Adam Wainwright got in trouble for admitting that he gave people what they wanted.

The Cardinals pitcher basically said he grooved some pitches to Derek Jeter in the first inning of the MLB All-Star game on Tuesday in Minneapolis.

Those most angry seemed to be the ones that wanted to see Jeter get a hit the most.

It's not Wainwright's fault. It's not Jeter's fault either. It's not even the fault of the fickle people, who wanted a manufactured Jeter moment, and then were surprised when that moment was, in fact, manufactured.

Look at it this way. The All-Star game isn't real. If it was real. If it was important. If it truly counted – Derek Jeter wouldn't have been there.

Jeter's best days are a handful of years in the past. He's not the best player on his mediocre team, and he's certainly not the best shortstop in the league.

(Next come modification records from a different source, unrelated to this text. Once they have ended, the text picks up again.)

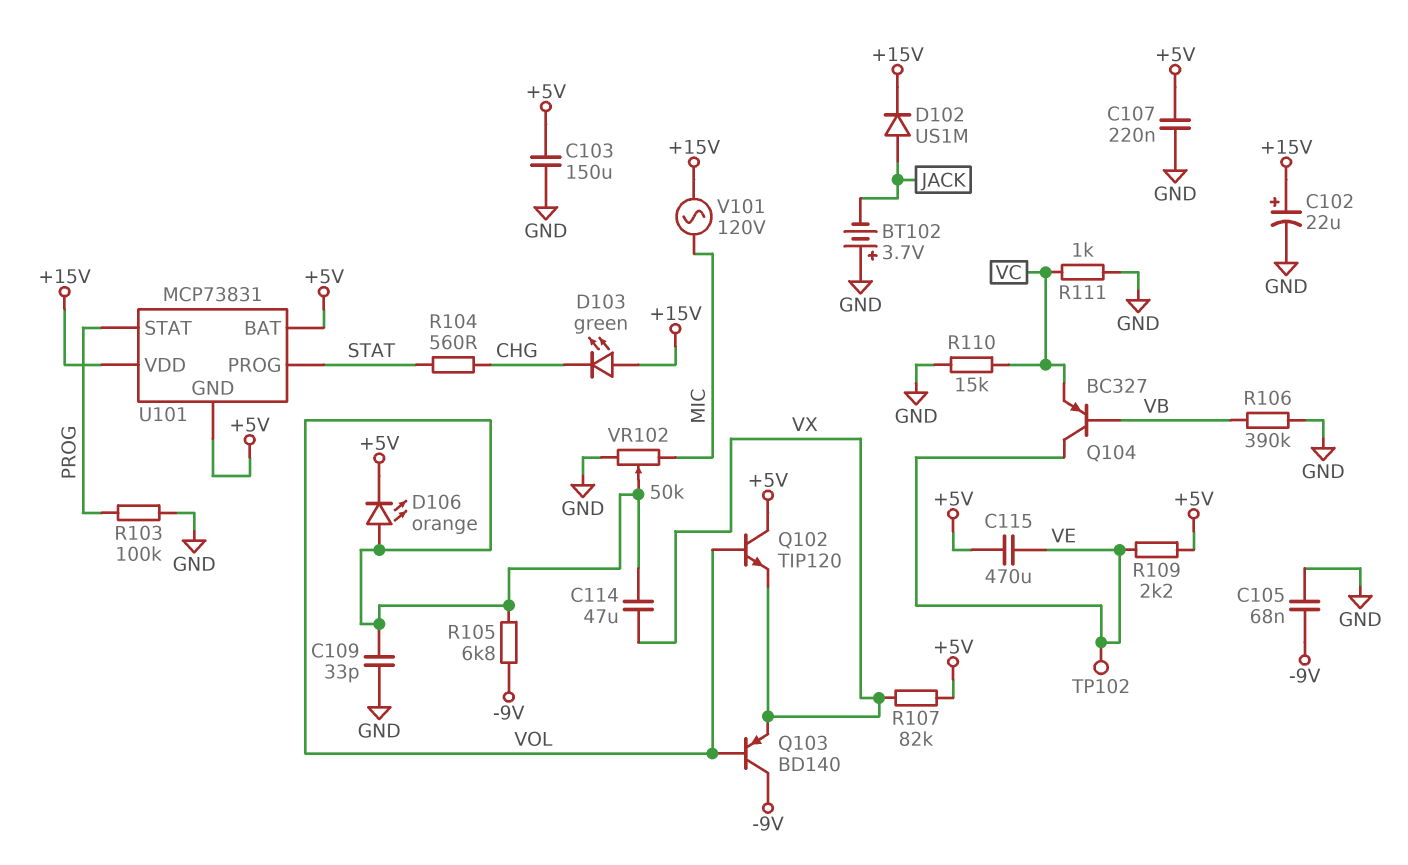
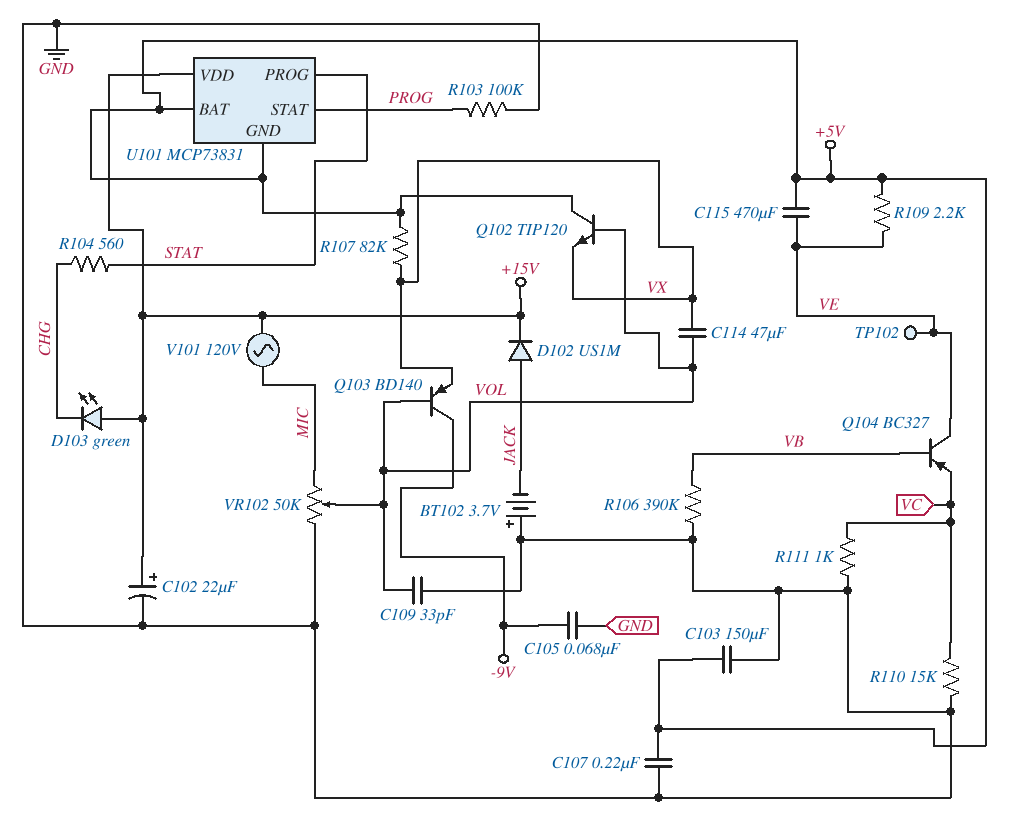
D106: LED orange (A VOL, K +5V) -> none
R105: 6.8k (-9V, VOL) -> none

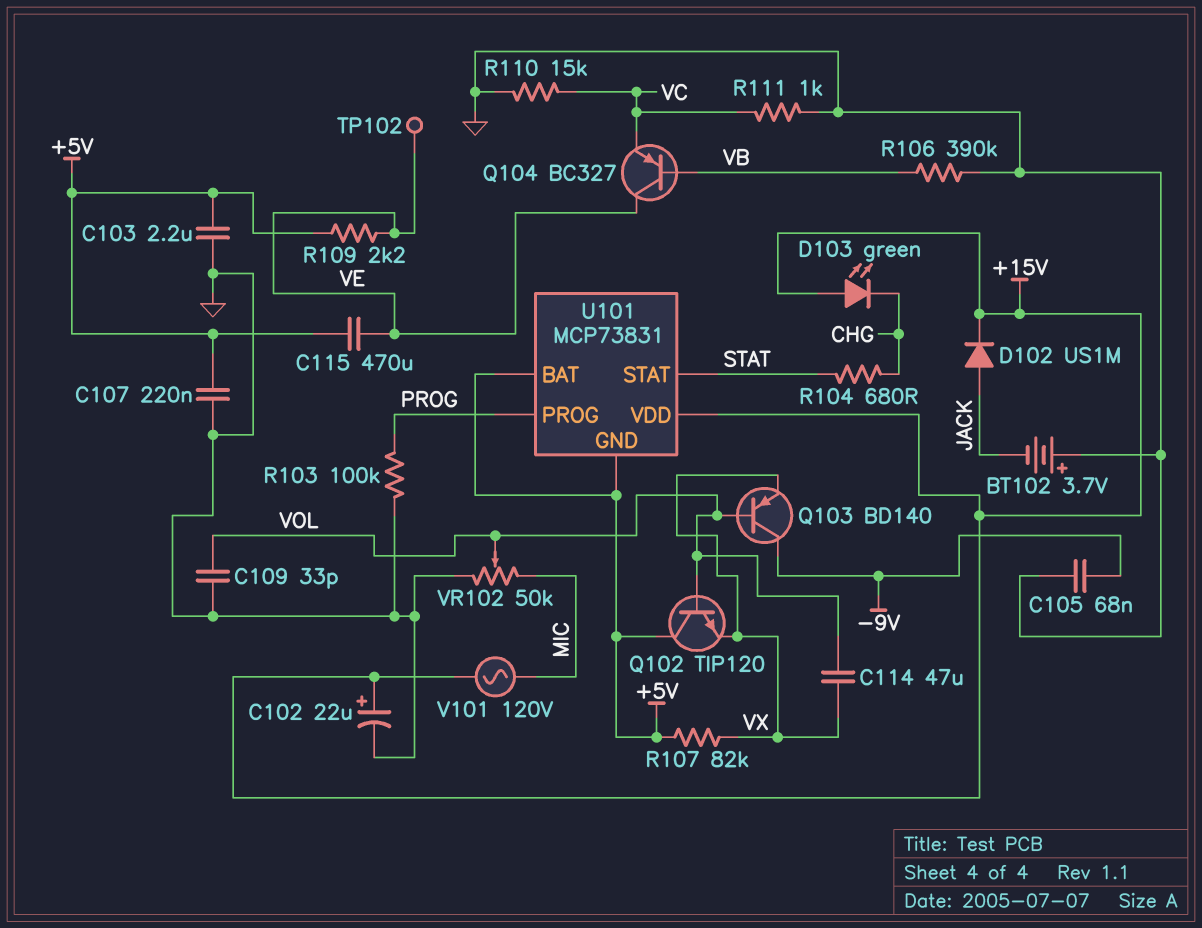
C103: 150uF (+5V, GND) -> 2.2uF (+5V, GND)
R104: 560 (CHG, STAT) -> 680 (CHG, STAT)
U101 pin PROG: STAT -> PROG
U101 pin STAT: PROG -> STAT

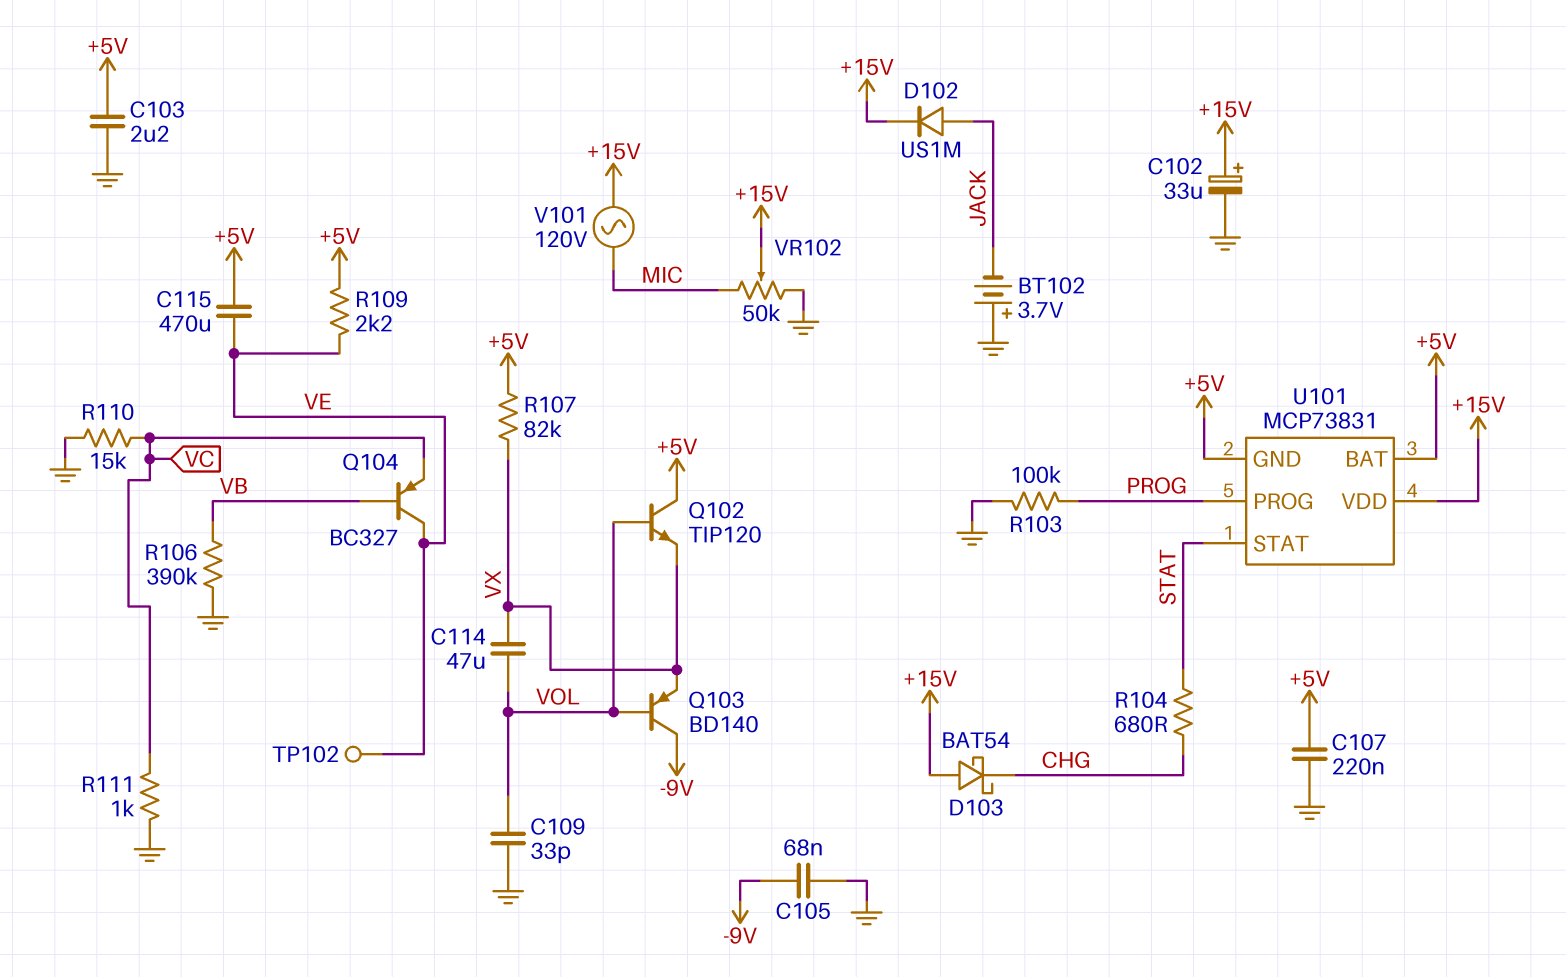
C102: 22uF (plus +15V, minus GND) -> 33uF (plus +15V, minus GND)
D103: LED green (A +15V, K CHG) -> schottky BAT54 (A +15V, K CHG)
VR102: 50k (GND, MIC, wiper VOL) -> 50k (GND, MIC, wiper +15V)

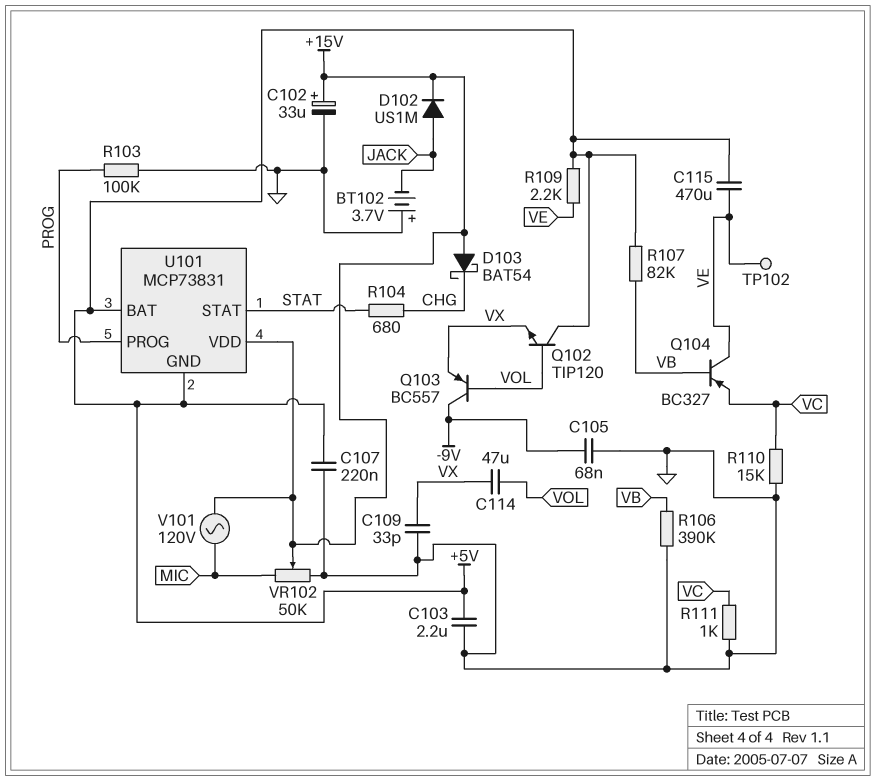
C109: 33pF (GND, VOL) -> 33pF (GND, VX)
Q103: PNP BD140 (B VOL, C -9V, E VX) -> PNP BC557 (B VOL, C -9V, E VX)
R107: 82k (+5V, VX) -> 82k (+5V, VB)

Jeter being there was manufactured by MLB continuing to allow a fan vote to determine rosters, especially an on-line vote where the same person can vote a thousand times.

You want the game to count – then take the vote from the fans. Put it in the hands of the managers to pick the best players at each position to form the best teams.

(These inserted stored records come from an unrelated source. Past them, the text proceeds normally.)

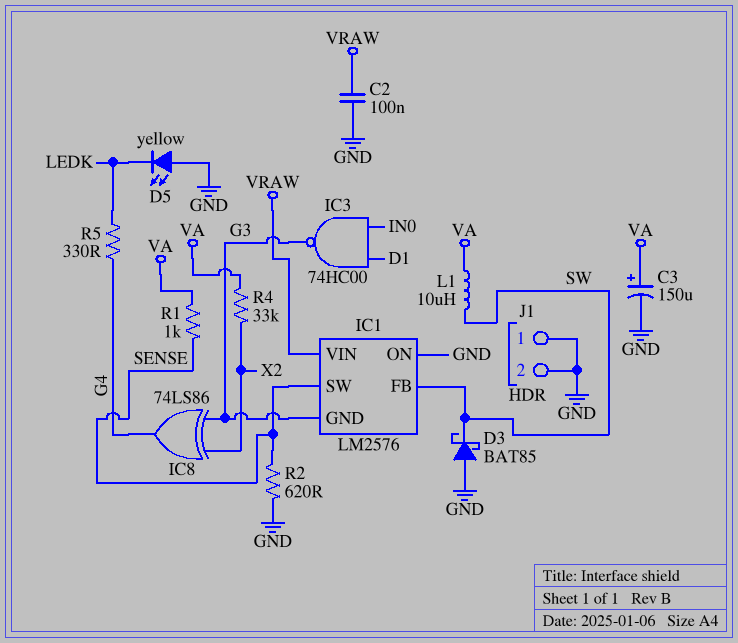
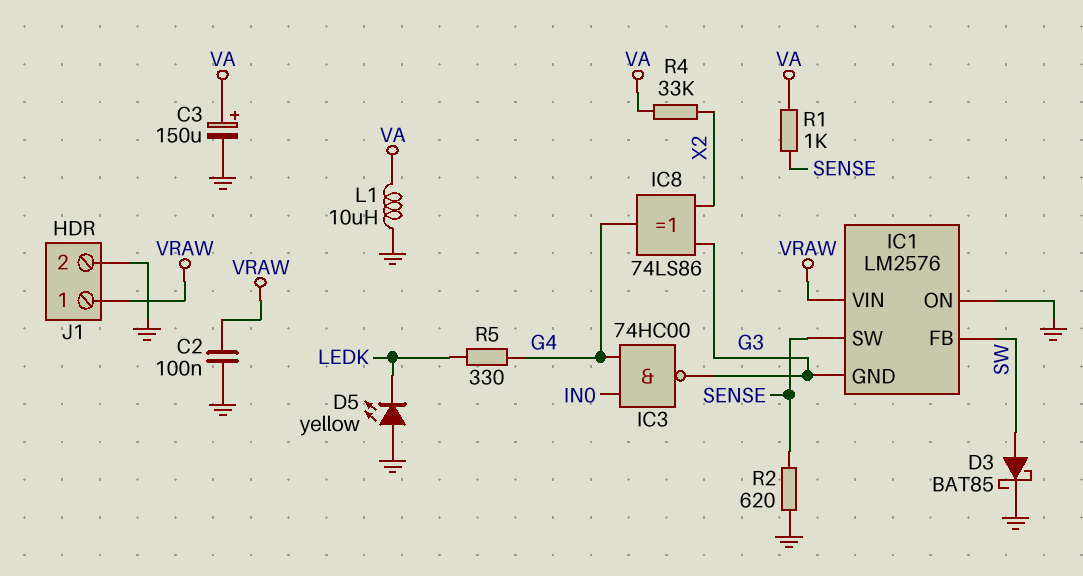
D3: schottky BAT85 (A GND, K SW) -> schottky BAT85 (A SW, K GND)
IC3: NAND 74HC00 (in D1, in IN0, out G3) -> NAND 74HC00 (in G4, in IN0, out G3)
J1 pin 1: GND -> VRAW
L1: 10uH (SW, VA) -> 10uH (GND, VA)

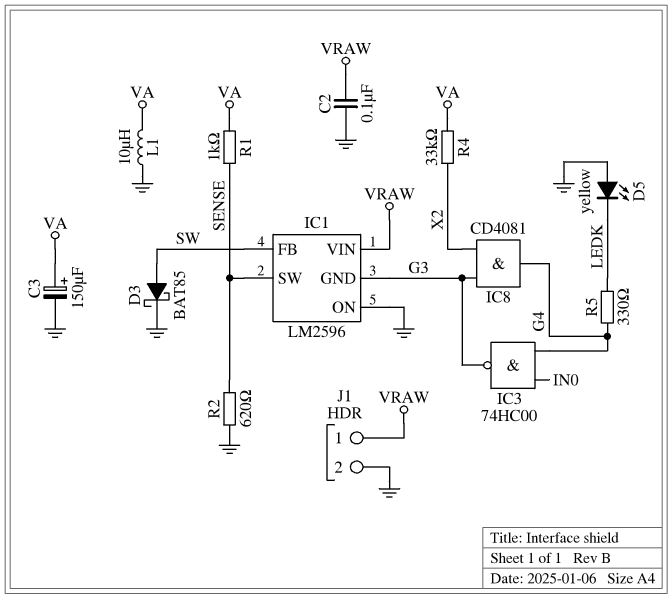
IC1: LM2576 -> LM2596
IC8: XOR 74LS86 (in G3, in X2, out G4) -> AND CD4081 (in G3, in X2, out G4)

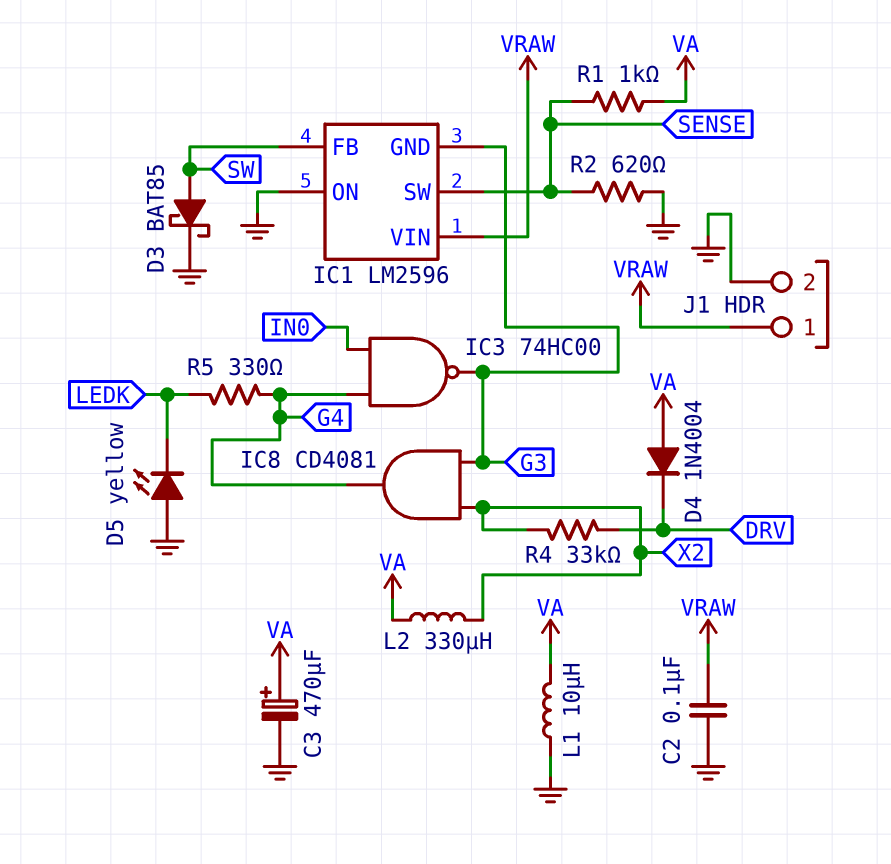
C3: 150uF (plus VA, minus GND) -> 470uF (plus VA, minus GND)
D4: none -> diode 1N4004 (A VA, K DRV)
L2: none -> 330uH (VA, X2)
R4: 33k (VA, X2) -> 33k (DRV, X2)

You want the game to count – then don't make it mandatory for each team to have a player. If you are a cellar dweller with no visible signs of talent, then you shouldn't have your middle reliever sitting in the bullpen at the All-Star game.

You definitely shouldn't have that same middle reliever, who's likely hoping for a trade and might just be expecting said trade to a team in the opposite league, pitching late in the game, and ultimately, deciding who gets home-field advantage for the World Series.

Cut the rosters down to about 18 or 20 players with seven or eight of them being pitchers. Get the best players out there, see what they can do, and hope no one gets hurt.

Of course, the addition of the World Series home-field advantage clause is the shining crown of the farce of the All-Star game.

You have a 162-game season with a month or so of playoffs, and you reward one of the two teams left home-field advantage based off an exhibition game in July. So much for rewarding them for something they earned.

That's worse than grooving a pitch to me.

A couple pitches in July are insignificant, a World Series title lasts forever.

But adding that clause means we are supposed to care about this game. It'll help Fox get better ratings for one game in the middle of the season, while tainting the seven games they might broadcast in October.

But it's not real. It's not important. It doesn't count, because 98 percent of the players in the game won't be on the two teams in the end.

It's packaged. It's created. It's insignificant.

Thank you, Mr. Wainwright, for delivering exactly what we wanted – something to remember.